Blogger Henrique said...

Havias de viajar de bicicleta pelo nosso país para veres o que é falta de respeito. O país é muito bonito e é muito agradável pedalar pelas nossas estradas, mas só enquanto não há carros a circular pelas vias. Eu já assisti na primeira pessoa a desrespeitos para com os ciclistas que têm contornos assassinos. Mais do que questionar a falta de regras, as faltas de policiamento e afins, questionei-me pela mais básica falta de bom-senso dos condutores que por mim passavam. Será que a pressa de chegar vale mais que tudo o resto, mesmo que o respeito pela integridade física de alguém que circule (com todo o direito) por uma estrada?

Há bem pouco tempo também assisti a um episódio ridículo nas ruas de Lisboa, circulando também eu de bicicleta.
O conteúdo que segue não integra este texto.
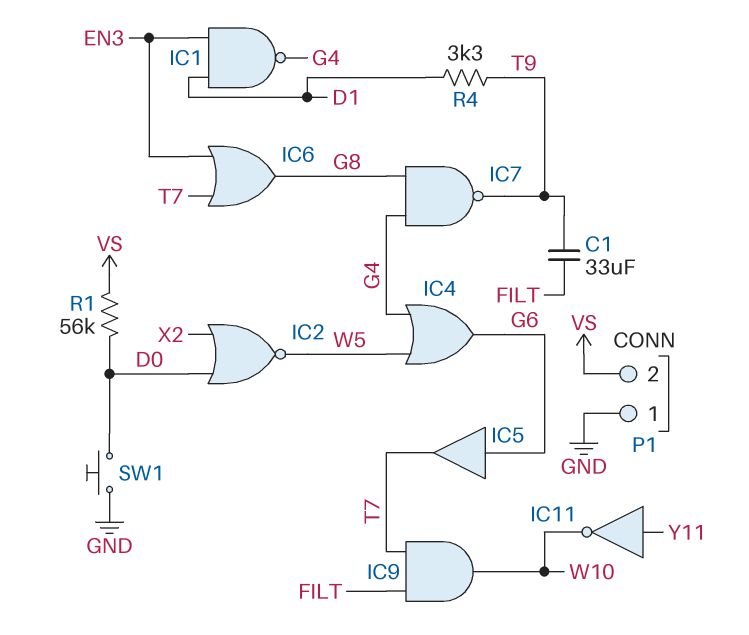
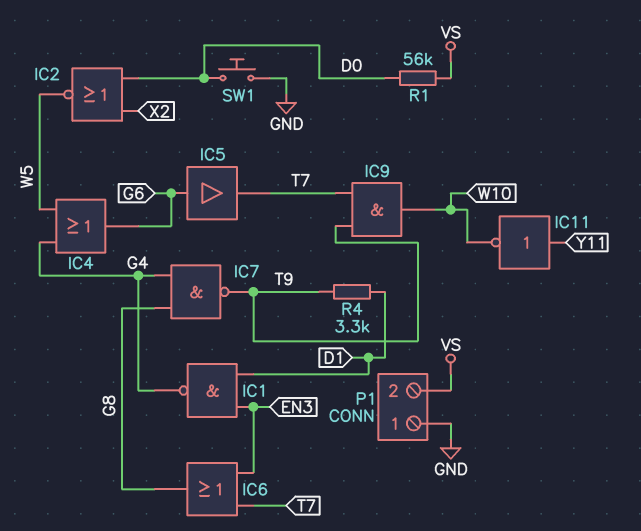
C1: 33uF (FILT, T9) -> none
IC9: AND (in FILT, in T7, out W10) -> AND (in T7, in T9, out W10)

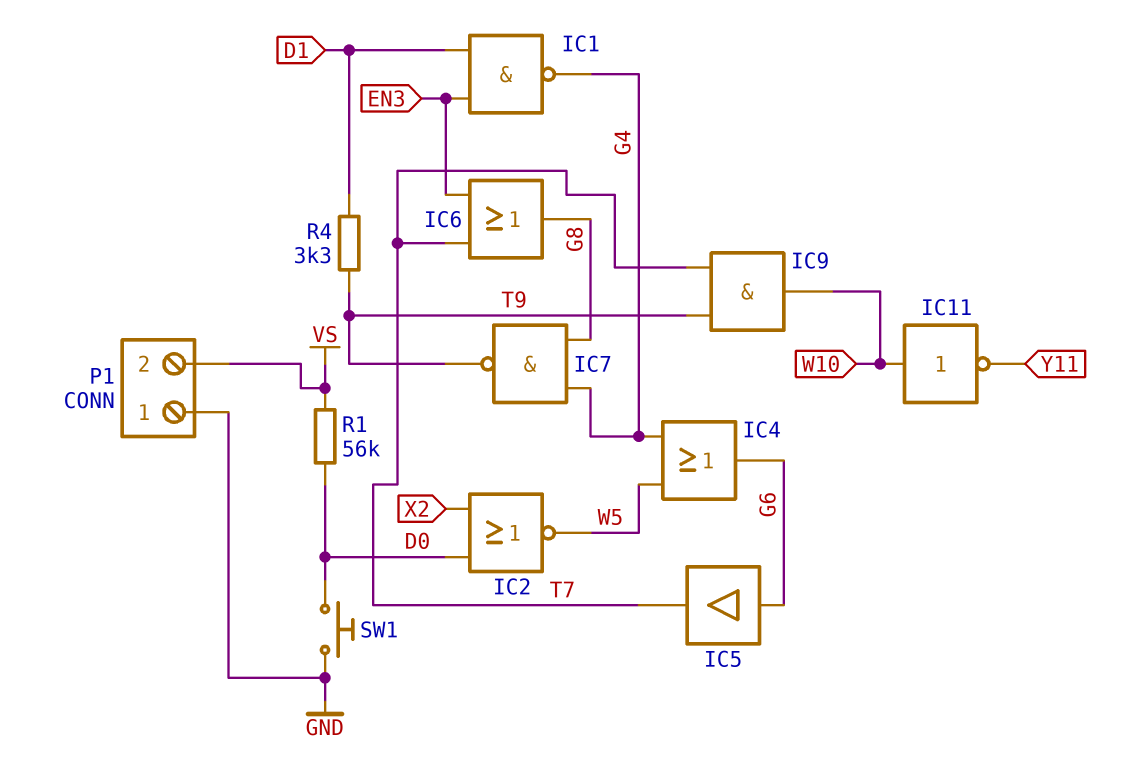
IC11: NOT (in Y11, out W10) -> NOT (in W10, out Y11)

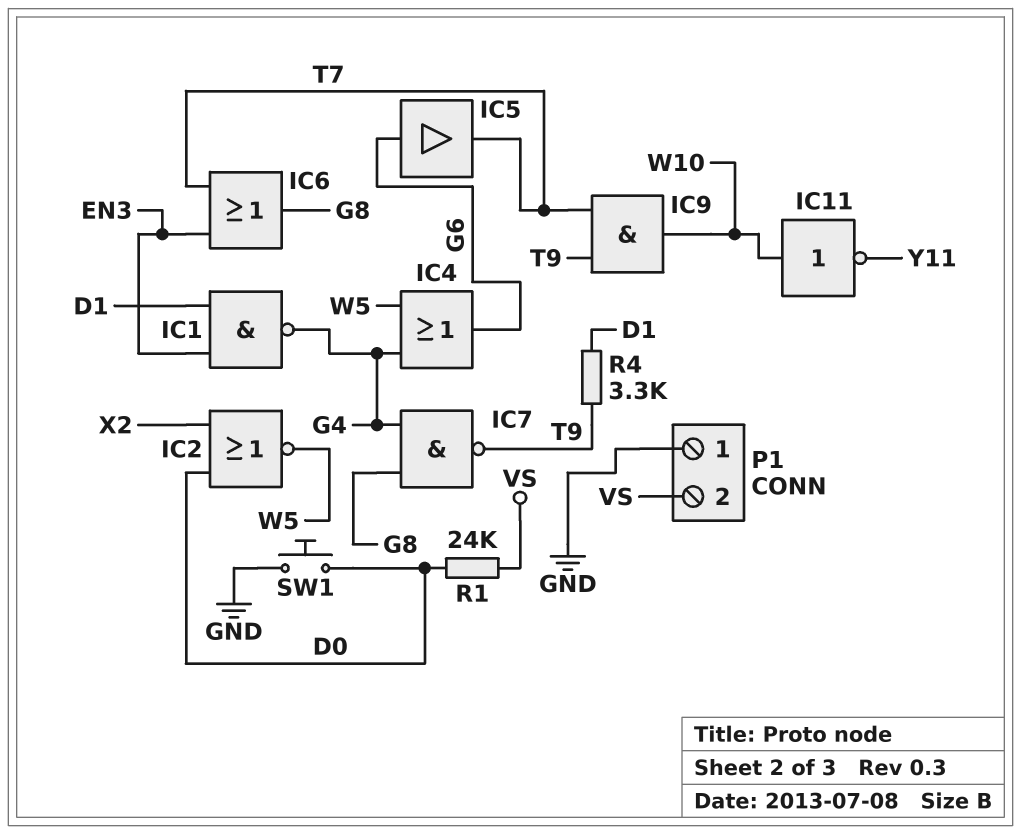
R1: 56k (D0, VS) -> 24k (D0, VS)

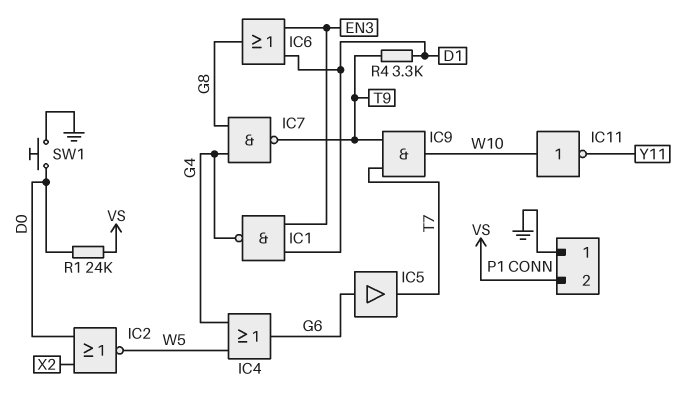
IC6: OR (in EN3, in T7, out G8) -> OR (in D1, in EN3, out G8)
Um senhor passou furioso por mim (por simplesmente estar a circular na rua, creio), fazendo uma razia e espetando uma dolorosa buzinadela nos meus ouvidos, tudo isto enquanto circulava a falar no telemóvel. Como foi apanhado num semáforo vermelho mais adiante, abordei o senhor e perguntei-lhe o porquê de tal comportamento. A sua resposta foi: você não pode circular por esta estrada sem matrícula. Eu ainda lhe perguntei se ele não se tinha dado conta que estava a falar ao telemóvel enquanto conduzia, mas não me pareceu que isso o apoquentasse muito.